> [Exercises]:
a – Answer the following questions using the excerpt on EAB in breast cancer cell spheroids:
(i) At which EAB concentration did the greatest increase in caspase activity occur in the MCF-7 line?
(ii) Which caspase showed a higher increase in the MDA-MB-231 cell line than in MCF-7?
(iii) How was cell invasion determined in this study?
b – Extend the excerpt on EAB in breast cancer cell spheroids, beginning immediately after its final sentence.

> [Selected excerpt]:
# # # # #

2.4.3. EAB Activates Caspases-3/7, -8 and -9 in MCF-7 and MDA-MB-231 Cell Lines in a 3D Model

Apoptosis is an evolutionarily conserved programmed cell death process that is essential for normal tissue homeostasis, participating in the elimination of potentially dangerous cells, including tumor cell precursors [51]. One of the key elements in the regulation of apoptosis is constituted by caspases. Caspases are synthesized as inactive precursors that are converted to the active form by proteolytic cleavage. Thus, the initial activation of one caspase triggers a chain reaction leading to the activation of other caspases and cell death either by an intrinsic or extrinsic pathway [52]. Therefore, the regulation of caspase activation is critical in determining cell survival. Depending on the role they play in the apoptotic process, they are divided into initiator caspases-1, -2, -4, -5, -8, -9, -10, -11 and -12, which present pro-domains that allow their binding to signaling complexes and executioner caspases-3, -6, -7 and -14, which are responsible for triggering apoptosis [53].
To understand the mechanism of regulation at the caspases level, as well as the pathway by which the apoptotic process is triggered, the activities of caspases-3/7, -8 and -9 were evaluated.
As shown in Figure 9 in the MCF-7 line, after treatment with EAB at 375, 500 and 600 µg/mL and 18.9 µg/mL of cisplatin after 24 h of exposure in the spheroids, an increase in the activity of caspases-3/7, -8 and -9 was observed, with a notable increase in the activity of caspase-3/7 and, in the case of caspases-8 and -9, shows increased activity, and at the highest concentration used, there is no significant difference compared to cisplatin, indicating that both the extrinsic and intrinsic pathways are activated. In all cases, the greatest increase in caspase activity occurred at 600 µg/mL.
The evaluation of caspase activity in MDA-MB-231 showed an increase in the activity of caspases-3/7, -8 and -9, although the levels were lower compared to cisplatin (Figure 10). Comparing the effect of the extract on the different cell lines, the activity of caspases-3/7 and -9 increased more in MCF-7 than in MDA-MB-231, and caspase-8 showed a higher increase in the MDA-MB-231 cell line.

2.4.4. Inhibition of Cell Invasion by EAB in MCF-7 and MDA-MB-231 Cells in a 3D Model

Metastasis is one of the characteristic processes of malignant tumors [54] and is one of the hallmarks of cancer [55]. Tumors undergo a process known as epithelial–mesenchymal transition (EMT) to evade the immune system to perform invasion and colonization of adjacent and distant tissues.
As mentioned above, the inhibition of tumor invasion is of utmost importance. In this study, cell invasion was determined by measuring the invaded area of the Matrigel. As shown in Figure 11, the invaded area decreased significantly after exposing MCF-7 and MDA-MB-231 cell spheroids for 24 h with EAB at different concentrations, and the invaded area was even smaller than with cisplatin.

# # # # #

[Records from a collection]
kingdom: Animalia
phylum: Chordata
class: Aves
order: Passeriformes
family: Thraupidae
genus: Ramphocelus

# # # # #

> [Answers to the exercise]:
a –
(i) 600 µg/mL
(ii) Caspase-8
(iii) By measuring the invaded area of the Matrigel

b –
2.4.5. EAB in Combination with Cisplatin and Paclitaxel Decreases Viability of MCF-7 and MDA-MB-231 in the 2D and 3D Models

The low specificity of the current treatments for cancer is reflected in the rapid generation of drug resistance and the deterioration of the quality of life of patients suffering from this disease [56]. Cisplatin, one of the most widely used drugs in chemotherapy, has two main limitations: its adverse effects, such as nephrotoxicity, nausea, vomiting, ototoxicity, peripheral neuropathy and myelosuppression, and intrinsic or acquired resistance, increasing the dose in patients and thus increasing toxicity [57].
As shown in Table 4, in the 2D model, the effect of IC50 cisplatin in combination with IC50EAB was enhanced, and compared to their IC50s, an inhibition of 75% was achieved for the MCF-7 cell line and 69% for the MDA-MB-231 cell line. In the 3D model (Table 5), it is shown that the effect of the combination of the I C 50 of the antineoplastic and the extract inhibit cell viability by 75% in MCF-7 and 72% for MDA-MB-231.
The combination of paclitaxel and phenolic compounds is a field of growing interest due to the effect they have when combined, improving therapeutic efficacy and mitigating side effects such as peripheral neuropathy, which is one of the most prevalent and debilitating of paclitaxel and affects approximately 60–97% of patients undergoing this treatment [58,59].
As shown in Table 4, the combination of IC50 EAB + IC50 paclitaxel increased the inhibition in the cancer lines used, being 86% in MCF-7 and 75% in MDA-MB-231 in the 2D model, and in the 3D model, there was also an increase in cell inhibition, being 76% for the MCF-7 cell line and 70% for the MDA-MB-231 cell line, as shown in Table 5, compared to when used individually.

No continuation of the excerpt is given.